Worldbuilding 4: Physics and Magic

I screwed up.

The greatest problem I have with my current world is that it defies the laws of physics.  Much of the story takes place inside a giant hollow sphere (aka the Hollow Earth theory or Pellucidar to us Edgar Rice Burroughs fans).  The inside of a hollow sphere has no gravity, or I should say the gravity inside a sphere pulls towards the center.  That means my characters would spend the whole time floating in space and I can’t have that.

Now, I could ignore the laws of physics.  Most people wouldn’t catch onto the gravity bit so long as the story is good (and it is).  The thing is, it disturbed me.  I couldn’t get past it.  So, I made it a part of the story.  And it is a very cool part – at least it is in my head right now.  There is a very specific reason why the laws of physics have been broken and at one point reality reasserts itself and the laws kick in.

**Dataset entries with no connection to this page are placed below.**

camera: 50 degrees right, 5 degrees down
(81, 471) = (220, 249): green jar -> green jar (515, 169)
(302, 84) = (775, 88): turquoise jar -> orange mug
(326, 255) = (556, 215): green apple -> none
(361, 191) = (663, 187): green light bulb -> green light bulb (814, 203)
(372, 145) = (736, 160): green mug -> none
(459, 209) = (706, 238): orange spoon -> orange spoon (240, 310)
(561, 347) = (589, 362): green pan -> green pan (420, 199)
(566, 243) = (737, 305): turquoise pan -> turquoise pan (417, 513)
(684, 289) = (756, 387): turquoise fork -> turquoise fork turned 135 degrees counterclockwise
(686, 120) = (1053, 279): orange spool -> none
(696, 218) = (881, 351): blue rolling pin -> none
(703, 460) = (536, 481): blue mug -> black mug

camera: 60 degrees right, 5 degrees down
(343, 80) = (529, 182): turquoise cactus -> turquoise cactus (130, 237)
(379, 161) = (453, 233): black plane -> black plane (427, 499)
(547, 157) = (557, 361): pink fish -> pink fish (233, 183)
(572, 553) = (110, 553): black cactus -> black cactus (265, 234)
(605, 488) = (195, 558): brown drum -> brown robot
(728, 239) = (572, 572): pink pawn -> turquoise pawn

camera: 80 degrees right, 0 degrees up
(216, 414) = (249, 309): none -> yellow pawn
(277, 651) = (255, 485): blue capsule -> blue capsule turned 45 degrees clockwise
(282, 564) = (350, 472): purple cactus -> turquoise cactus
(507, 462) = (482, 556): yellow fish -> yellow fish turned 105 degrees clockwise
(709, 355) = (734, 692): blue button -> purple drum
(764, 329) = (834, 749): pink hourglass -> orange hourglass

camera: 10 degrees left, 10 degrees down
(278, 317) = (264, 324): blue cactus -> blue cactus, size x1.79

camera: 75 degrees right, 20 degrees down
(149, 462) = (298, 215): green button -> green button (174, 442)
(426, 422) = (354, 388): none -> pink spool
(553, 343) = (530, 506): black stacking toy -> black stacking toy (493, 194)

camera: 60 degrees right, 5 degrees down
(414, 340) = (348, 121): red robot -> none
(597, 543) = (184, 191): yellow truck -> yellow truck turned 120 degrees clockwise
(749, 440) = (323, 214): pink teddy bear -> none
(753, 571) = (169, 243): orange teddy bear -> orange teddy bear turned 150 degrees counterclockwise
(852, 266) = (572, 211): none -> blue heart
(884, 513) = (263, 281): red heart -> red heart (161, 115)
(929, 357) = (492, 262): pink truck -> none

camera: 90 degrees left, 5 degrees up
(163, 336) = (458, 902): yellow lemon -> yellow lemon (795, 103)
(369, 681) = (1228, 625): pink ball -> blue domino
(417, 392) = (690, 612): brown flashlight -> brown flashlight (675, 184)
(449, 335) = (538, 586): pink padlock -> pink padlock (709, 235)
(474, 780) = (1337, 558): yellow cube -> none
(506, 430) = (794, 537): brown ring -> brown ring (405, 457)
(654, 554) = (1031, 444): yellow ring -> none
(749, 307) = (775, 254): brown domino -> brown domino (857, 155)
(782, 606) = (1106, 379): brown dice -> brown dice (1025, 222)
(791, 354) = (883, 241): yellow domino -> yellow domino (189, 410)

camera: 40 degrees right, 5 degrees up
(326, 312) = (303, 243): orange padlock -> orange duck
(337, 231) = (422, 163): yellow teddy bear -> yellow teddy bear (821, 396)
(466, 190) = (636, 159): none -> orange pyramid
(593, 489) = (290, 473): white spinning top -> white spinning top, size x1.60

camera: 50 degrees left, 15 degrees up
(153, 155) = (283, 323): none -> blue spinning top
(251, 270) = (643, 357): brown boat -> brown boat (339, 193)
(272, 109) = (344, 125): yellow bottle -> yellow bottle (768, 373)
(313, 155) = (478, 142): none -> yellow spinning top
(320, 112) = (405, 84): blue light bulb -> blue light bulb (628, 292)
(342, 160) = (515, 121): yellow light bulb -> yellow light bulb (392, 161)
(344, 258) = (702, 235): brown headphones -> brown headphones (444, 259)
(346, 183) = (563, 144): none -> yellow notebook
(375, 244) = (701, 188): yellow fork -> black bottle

Magic systems need rules too.  I tend to see two types of magic in books, free magic and good magic. Free magic is abundant and simple to use.  It requires very little.  A spell, a potion, a magical object, is all that’s needed to perform the act.  Harry Potter is such a magic system, but HP isn’t about magic so much as it is about Harry.

Good magic always has a cost.  The first time I saw this was in the movie ‘The Golden Voyage of Sinbad’.  In it, the sorcerer Koura (played by Dr. Who’s Tom Baker) ages every time he casts a spell. koura By the end of the movie he’s an old man, each spell seems to take ten years off his life.  Koura old

Now that’s a high cost.  And magic should have a cost otherwise everyone would be using it for everything.

In Physics, every action has an opposite and equal reaction.  If your magic follows this rule, you will have a balanced system.  Say you want to heal a mortal wound?  What if that meant transferring the wound to another living being?  Or if you want a mage to throw a fireball, the thrower should suffer from hypothermia.

Whatever world you build, magical or otherwise, keep in mind that you can’t get something from nothing.  Everything costs something and the most important cost should come from the actions of your characters.  If your character oversleeps, there is a cost.  If she gives a bum a dollar, there needs to be reaction to it.  If not, then there’s no reason to write about it.